Photo period is the top factor influencing when pheasants begin nesting. In other words, the length of light in the day determines the bird’s nest initiation. However, according to Wooley, temperature is an influencing factor moderating the hen’s “decision” when to initiate nesting. Consequently, both Wooley and Kuehl believe the early spring could accelerate the pheasant nesting season by a few days.
“If you think about the reproductive calendar visually as a bell curve with the peak of the hatch traditionally occurring on June 15th, this early spring will likely shift that bell curve to the left a few days,” explained Kuehl.
Best Case Scenario
If the weather through April, May and June continues to be warm and relatively dry, then hen pheasants will have a high probably of pulling off successful first nesting attempts prior to haying season.
Worst Case Scenario
If hens begin incubating eggs earlier than normal and our spring weather turns cold and wet, then those eggs stand an uphill battle. Cold and wet spring weather generally leads to multiple re-nesting attempts, smaller broods and less than ideal chick survival.
Exceptions in the South and West
In the western United States and southern Great Plains, a cold spring isn’t a common limiting factor for pheasants. In fact, most western biologists will point to the need for spring moisture to “green” things up for insect production as the more important factor influencing their pheasant recruitment success.
The Mr. Mom Advantage for Quail
One major difference between pheasants and quail is the role males may play in the reproductive cycle. In some years, perhaps particularly when the density of quail is low, a hen may lay a clutch of eggs, and then leave her male bobwhite mate in charge of incubation duties for the next 24 days. Hens may then take up with one or more additional males. The male also assumes brood rearing responsibility once the eggs hatch (he has to—Mom is down the road with another boyfriend). Think about that; a hen quail could theoretically produce two or three broods during one nesting season with the assistance of different males. Consequently, quail have an increased ability to rebound populations quickly given quality habitat and optimum weather conditions during nesting season. In contrast, rooster pheasants play no role in their reproductive cycle other than hen fertilization, so each hen can, at maximum, produce one brood.
Habitat is the Key
Ultimately, we can’t control the weather and it will always be a wild card in the equation.
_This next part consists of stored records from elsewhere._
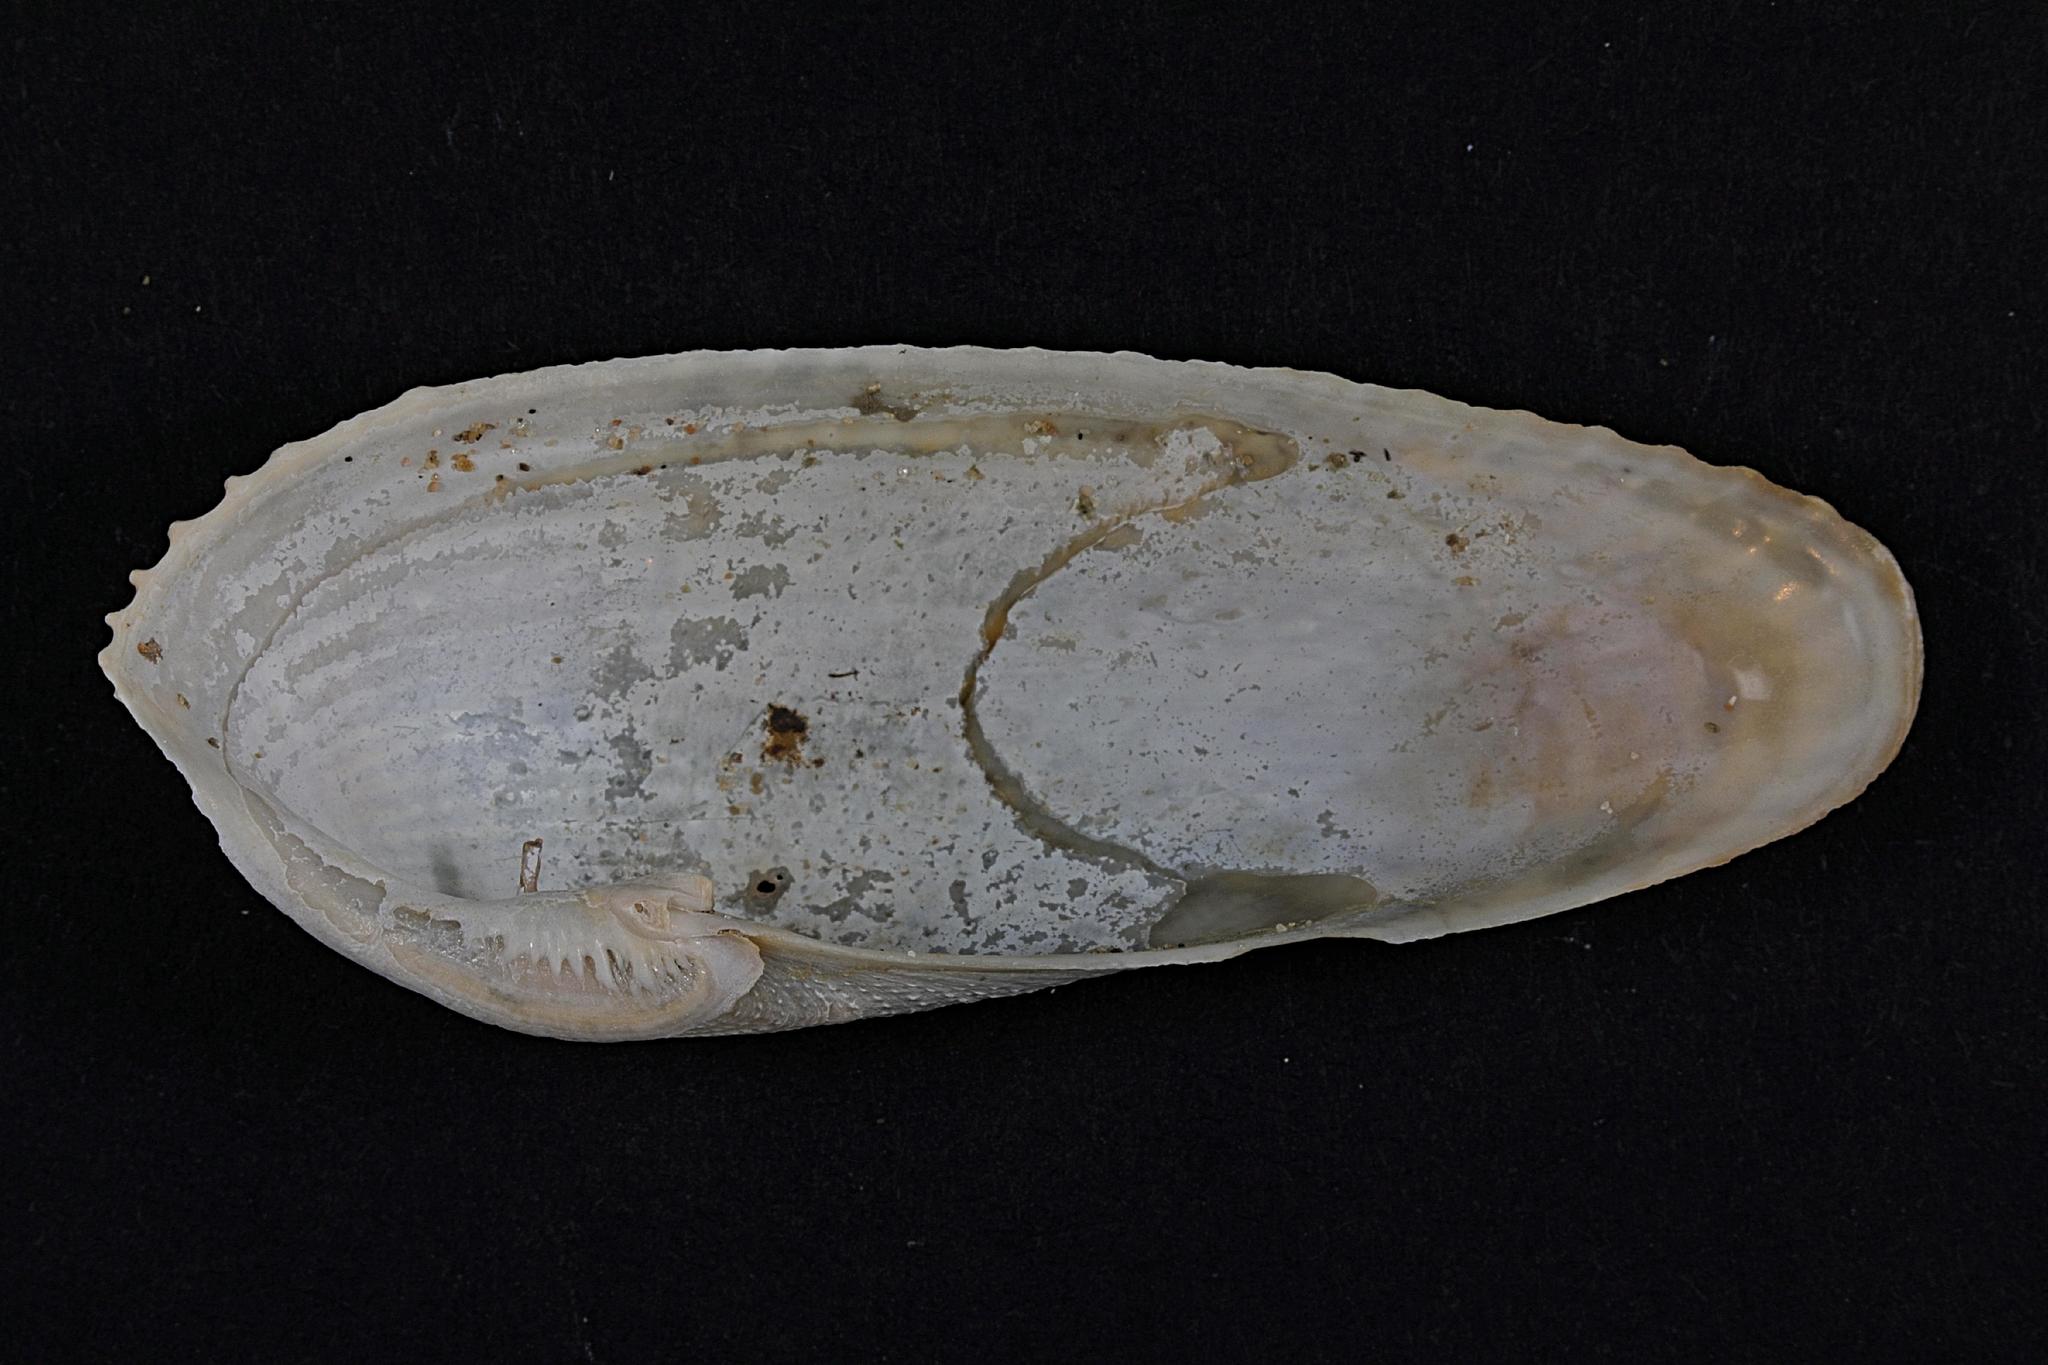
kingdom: Animalia
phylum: Mollusca
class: Bivalvia
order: Myida
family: Pholadidae
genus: Barnea
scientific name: Barnea candida
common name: White piddock
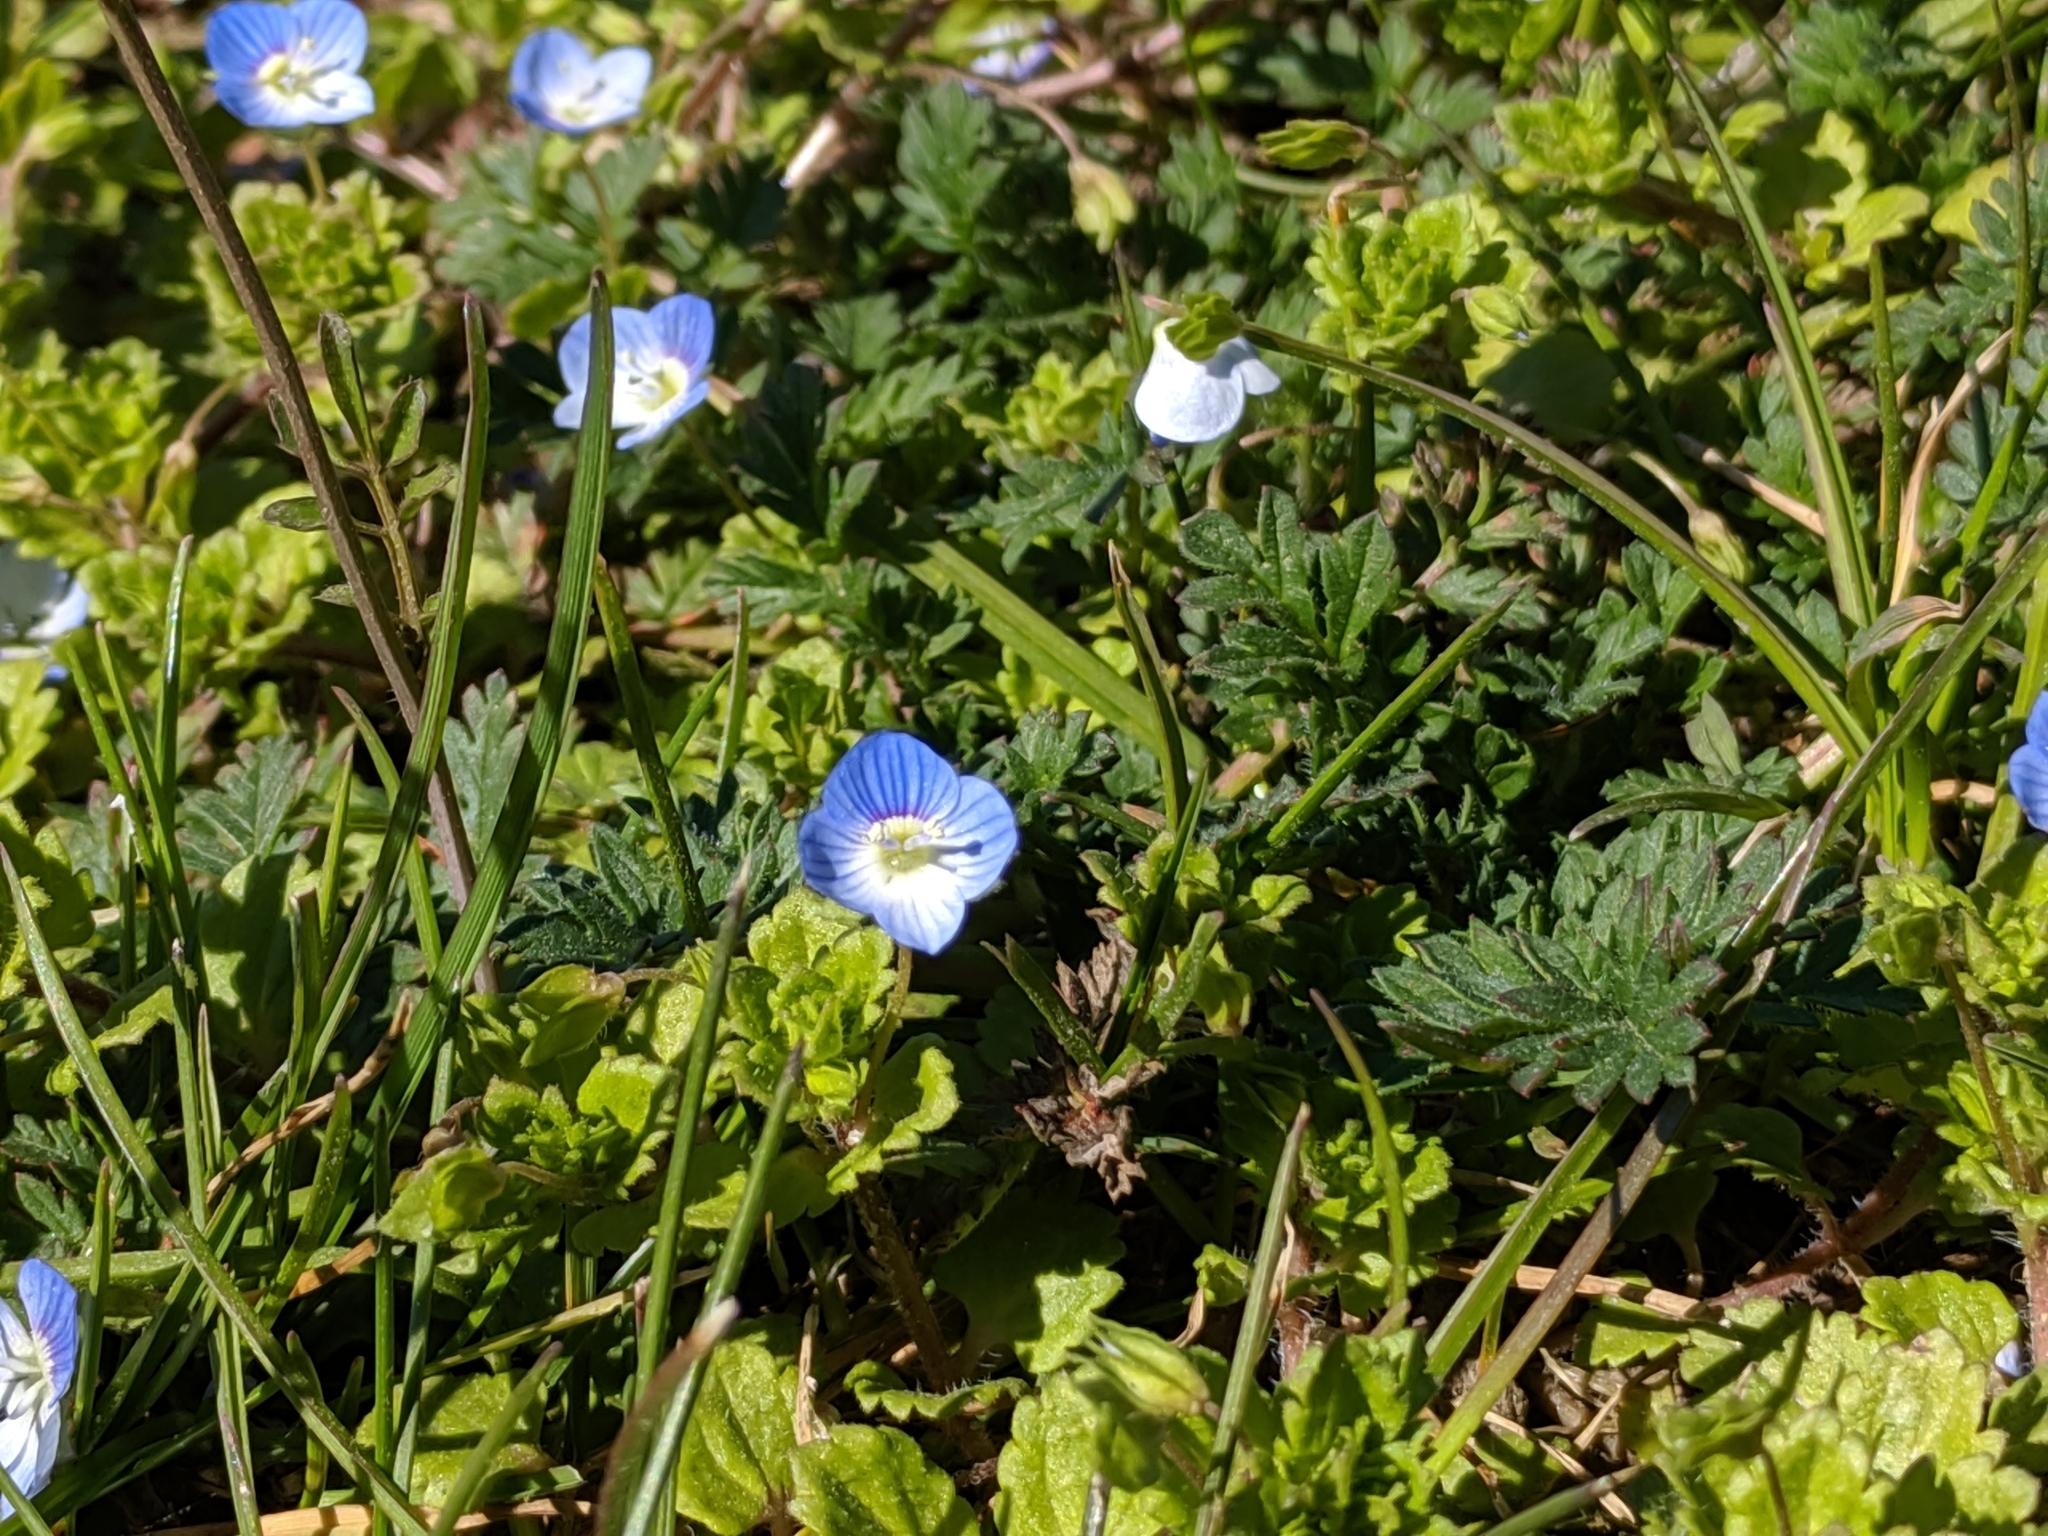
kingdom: Plantae
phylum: Tracheophyta
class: Magnoliopsida
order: Lamiales
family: Plantaginaceae
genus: Veronica
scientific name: Veronica persica
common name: Common field-speedwell
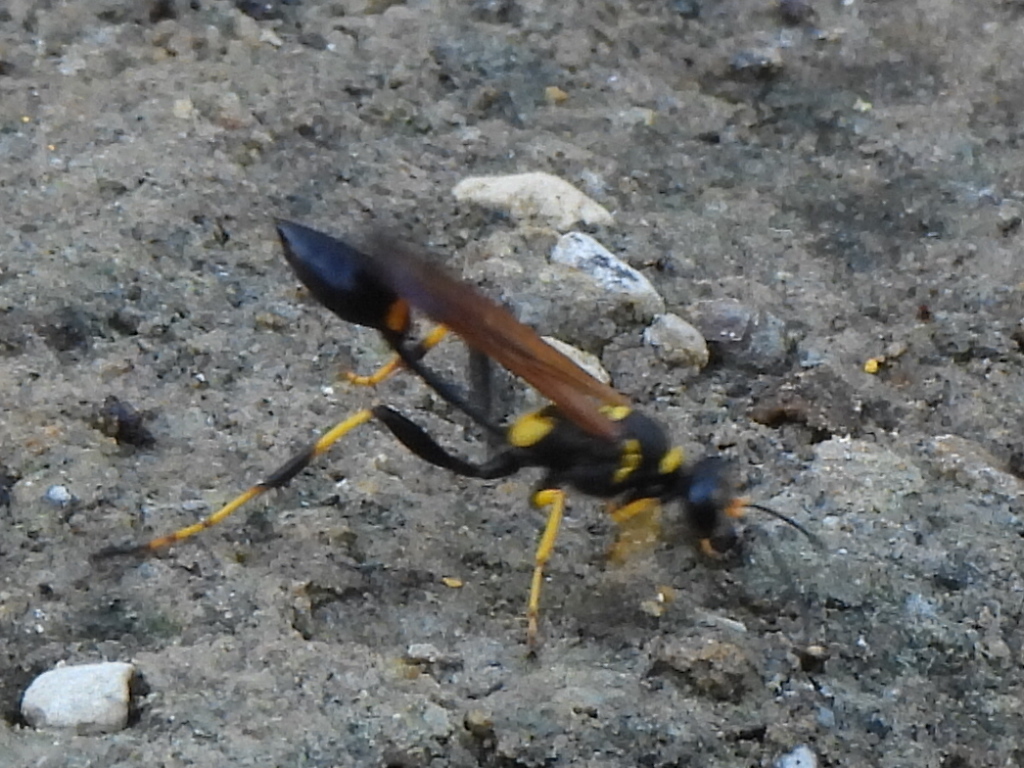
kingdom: Animalia
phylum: Arthropoda
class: Insecta
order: Hymenoptera
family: Sphecidae
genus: Sceliphron
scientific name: Sceliphron caementarium
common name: Mud dauber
However, we can control the quantity and quality of habitat on the landscape. Habitat is the key to providing hens with the places they need to successfully nest and raise broods.
The Moral of the Story
Weather conditions are lining up well to produce a very good spring nesting season for pheasants that will likely begin earlier than normal. Keep your fingers crossed the warm conditions will extend a couple more months.